If you are using a BodyAngularVelocity object to dampen the ball’s rot velocity, it might be working on the axes independently. This can become noticeable when you are rotating slightly on one axis and more on the the other. The smaller axis gets dampened to 0 before the other one does. I am not certain that this is what is occurring, but I’ve seen similar results BodyVelocity objects and BodyPosition objects.

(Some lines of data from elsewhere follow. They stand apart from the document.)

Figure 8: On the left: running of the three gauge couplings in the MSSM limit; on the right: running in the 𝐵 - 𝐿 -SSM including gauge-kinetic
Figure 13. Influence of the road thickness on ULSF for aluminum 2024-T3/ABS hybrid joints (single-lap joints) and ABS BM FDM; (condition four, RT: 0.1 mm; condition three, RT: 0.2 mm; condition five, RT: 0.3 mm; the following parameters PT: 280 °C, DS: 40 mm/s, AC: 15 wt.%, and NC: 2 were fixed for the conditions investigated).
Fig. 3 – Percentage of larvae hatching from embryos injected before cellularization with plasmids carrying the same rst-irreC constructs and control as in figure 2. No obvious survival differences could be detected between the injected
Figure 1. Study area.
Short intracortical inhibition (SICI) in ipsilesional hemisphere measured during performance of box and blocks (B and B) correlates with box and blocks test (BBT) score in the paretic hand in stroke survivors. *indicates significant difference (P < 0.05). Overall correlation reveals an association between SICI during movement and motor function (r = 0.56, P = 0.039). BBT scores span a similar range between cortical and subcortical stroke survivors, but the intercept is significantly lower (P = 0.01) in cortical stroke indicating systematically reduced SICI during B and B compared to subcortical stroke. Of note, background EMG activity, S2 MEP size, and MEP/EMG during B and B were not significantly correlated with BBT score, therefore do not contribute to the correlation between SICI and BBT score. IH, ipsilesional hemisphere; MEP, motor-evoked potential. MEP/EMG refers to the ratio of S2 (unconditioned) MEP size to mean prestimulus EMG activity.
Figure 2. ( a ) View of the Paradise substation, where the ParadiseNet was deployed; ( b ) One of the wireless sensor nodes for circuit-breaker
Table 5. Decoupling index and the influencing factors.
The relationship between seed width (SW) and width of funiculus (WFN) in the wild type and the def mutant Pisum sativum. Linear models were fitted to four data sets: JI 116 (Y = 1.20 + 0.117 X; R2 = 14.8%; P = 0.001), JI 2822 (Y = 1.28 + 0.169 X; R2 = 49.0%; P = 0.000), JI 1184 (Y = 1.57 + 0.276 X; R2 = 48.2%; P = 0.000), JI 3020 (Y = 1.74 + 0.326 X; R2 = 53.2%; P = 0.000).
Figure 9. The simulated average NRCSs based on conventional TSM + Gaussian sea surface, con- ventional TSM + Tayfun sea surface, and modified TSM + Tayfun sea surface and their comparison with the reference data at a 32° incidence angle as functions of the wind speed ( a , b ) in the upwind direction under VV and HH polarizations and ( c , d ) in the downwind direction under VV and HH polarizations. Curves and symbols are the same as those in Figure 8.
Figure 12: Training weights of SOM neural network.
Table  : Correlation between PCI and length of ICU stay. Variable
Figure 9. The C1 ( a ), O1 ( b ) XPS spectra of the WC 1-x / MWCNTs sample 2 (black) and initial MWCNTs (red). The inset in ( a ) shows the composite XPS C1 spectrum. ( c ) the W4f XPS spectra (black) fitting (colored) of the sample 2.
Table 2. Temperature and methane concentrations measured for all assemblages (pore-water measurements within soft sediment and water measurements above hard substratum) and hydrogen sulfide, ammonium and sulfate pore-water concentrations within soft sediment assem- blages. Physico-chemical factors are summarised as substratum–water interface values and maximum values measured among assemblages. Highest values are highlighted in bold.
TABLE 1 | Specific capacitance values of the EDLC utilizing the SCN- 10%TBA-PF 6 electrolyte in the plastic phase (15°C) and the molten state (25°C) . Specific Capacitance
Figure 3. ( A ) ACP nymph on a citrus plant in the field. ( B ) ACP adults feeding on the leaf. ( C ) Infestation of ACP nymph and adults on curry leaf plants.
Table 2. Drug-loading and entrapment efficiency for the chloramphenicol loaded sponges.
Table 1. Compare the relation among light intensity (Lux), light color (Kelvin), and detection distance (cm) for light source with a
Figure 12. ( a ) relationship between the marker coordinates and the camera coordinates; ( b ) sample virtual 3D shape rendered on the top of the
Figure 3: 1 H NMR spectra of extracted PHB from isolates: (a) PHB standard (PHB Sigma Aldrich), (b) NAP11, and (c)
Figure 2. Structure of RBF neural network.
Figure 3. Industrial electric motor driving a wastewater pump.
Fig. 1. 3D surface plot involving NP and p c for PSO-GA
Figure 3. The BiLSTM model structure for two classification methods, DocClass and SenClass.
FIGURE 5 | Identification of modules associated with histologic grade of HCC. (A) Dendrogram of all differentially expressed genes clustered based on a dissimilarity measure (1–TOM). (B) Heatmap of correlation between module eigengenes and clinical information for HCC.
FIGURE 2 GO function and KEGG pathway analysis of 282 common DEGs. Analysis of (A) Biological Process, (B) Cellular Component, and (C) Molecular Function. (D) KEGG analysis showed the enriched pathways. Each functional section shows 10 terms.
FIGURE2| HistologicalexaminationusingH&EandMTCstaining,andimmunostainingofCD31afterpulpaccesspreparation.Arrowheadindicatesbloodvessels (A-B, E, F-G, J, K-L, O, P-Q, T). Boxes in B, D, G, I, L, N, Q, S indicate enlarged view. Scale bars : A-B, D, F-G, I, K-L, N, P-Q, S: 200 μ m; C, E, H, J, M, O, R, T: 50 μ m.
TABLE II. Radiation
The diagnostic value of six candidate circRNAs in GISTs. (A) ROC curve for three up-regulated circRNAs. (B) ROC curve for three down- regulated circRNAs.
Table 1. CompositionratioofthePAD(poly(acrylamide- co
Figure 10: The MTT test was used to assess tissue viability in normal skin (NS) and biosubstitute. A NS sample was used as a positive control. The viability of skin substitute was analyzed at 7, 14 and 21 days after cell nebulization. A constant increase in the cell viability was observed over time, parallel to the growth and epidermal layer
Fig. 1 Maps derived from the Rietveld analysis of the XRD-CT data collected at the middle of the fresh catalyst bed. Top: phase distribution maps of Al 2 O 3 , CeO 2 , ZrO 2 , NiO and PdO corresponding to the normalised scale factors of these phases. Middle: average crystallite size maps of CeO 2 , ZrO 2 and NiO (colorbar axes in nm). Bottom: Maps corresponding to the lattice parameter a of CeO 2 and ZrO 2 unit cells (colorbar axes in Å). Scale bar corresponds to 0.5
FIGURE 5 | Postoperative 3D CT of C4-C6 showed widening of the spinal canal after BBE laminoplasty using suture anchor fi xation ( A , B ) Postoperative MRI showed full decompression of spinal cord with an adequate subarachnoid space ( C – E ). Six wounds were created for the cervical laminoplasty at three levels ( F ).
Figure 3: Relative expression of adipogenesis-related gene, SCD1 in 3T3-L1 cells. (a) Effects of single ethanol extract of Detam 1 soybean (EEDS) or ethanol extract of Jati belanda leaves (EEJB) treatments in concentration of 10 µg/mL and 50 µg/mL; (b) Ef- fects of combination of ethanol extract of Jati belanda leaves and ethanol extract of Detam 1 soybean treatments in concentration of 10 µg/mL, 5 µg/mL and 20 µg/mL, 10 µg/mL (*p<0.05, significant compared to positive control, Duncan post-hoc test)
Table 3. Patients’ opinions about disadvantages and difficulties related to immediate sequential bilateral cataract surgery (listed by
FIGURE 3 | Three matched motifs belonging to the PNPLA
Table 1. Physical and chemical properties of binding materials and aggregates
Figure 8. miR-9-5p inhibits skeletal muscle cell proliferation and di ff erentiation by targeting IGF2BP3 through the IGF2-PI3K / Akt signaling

The video really helps find the problem. Thank you for that. You could try using code like this

local DAMPING = .03
while true do
-- Scale down the ball's rotational velocity
ball.RotVelocity = ball.RotVelocity * (1-DAMPING)
-- If ball's movement is too subtle, then stop it.
if ball.Velocity.magnitude < .5 then
ball.RotVelocity = Vector3.new(0,0,0)
ball.Velocity = Vector3.new(0,0,0)
end
wait()
end

#4

I tried this code, with and without BodyAngularVelocity. ( wasn’t sure ) It seems to only slow the ball down more abruptly a few seconds after launching.

(the problem) Do you believe this is intended behavior, or could this be a bug that can possibly be solved.


#5

I don’t know much about actual physics, most of this is self taught. I am sure some else here on the dev forums knows how to properly apply damping. But until someone else speaks up, I am going to let you know what I would do.

You could dynamically adjust the damping value based on the speed of the ball so that the damping is smaller at higher speeds and more intense when slowing the ball down. When using this code, it is indented to be used without the BodyAngularVelocity.

local MIN_DAMPING_SPEED = 100
local MIN_DAMPING = .005

local MAX_DAMPING_SPEED = 2
local MAX_DAMPING = .05


while true do

local speed = ball.Velocity.magnitude
local dampingPercent = (speed - MAX_DAMPING_SPEED) / (MIN_DAMPING_SPEED - MAX_DAMPING_SPEED)
local clampedDampingPercent = math.clamp(dampingPercent, 0, 1)
damping = MIN_DAMPING + (MAX_DAMPING - MIN_DAMPING) * dampingPercent

-- Scale down the ball's rotational velocity
ball.RotVelocity = ball.RotVelocity * (1-damping)
-- If ball's movement is too subtle, then stop it.
if ball.Velocity.magnitude < .5 then
ball.RotVelocity = Vector3.new(0,0,0)
ball.Velocity = Vector3.new(0,0,0)
end

wait()
end

If the ball’s speed is closer to MIN_DAMPING_SPEED, then it will use the MIN_DAMPING value to damp.
If the ball’s speed is closer to MAX_DAMPING_SPEED, then it will use the MAX_DAMPING value to damp.
The higher the damping value, the quicker the ball will slow down.


#6

Like VitalWinter said, damping is not friction. Damping is a force proportional to the velocity where friction is constant.

You can simulate friction using a Torque constant in magnitude but opposite to your angular velocity.

Use the “Torque” constraint (see the Constraint tab in studio).

Alternatively you can apply a force on the ball center of mass, which is opposite to its velocity and has constant magnitude. Or if you want to be fancy, at high velocities you can simulate air friction with a force ~v^2.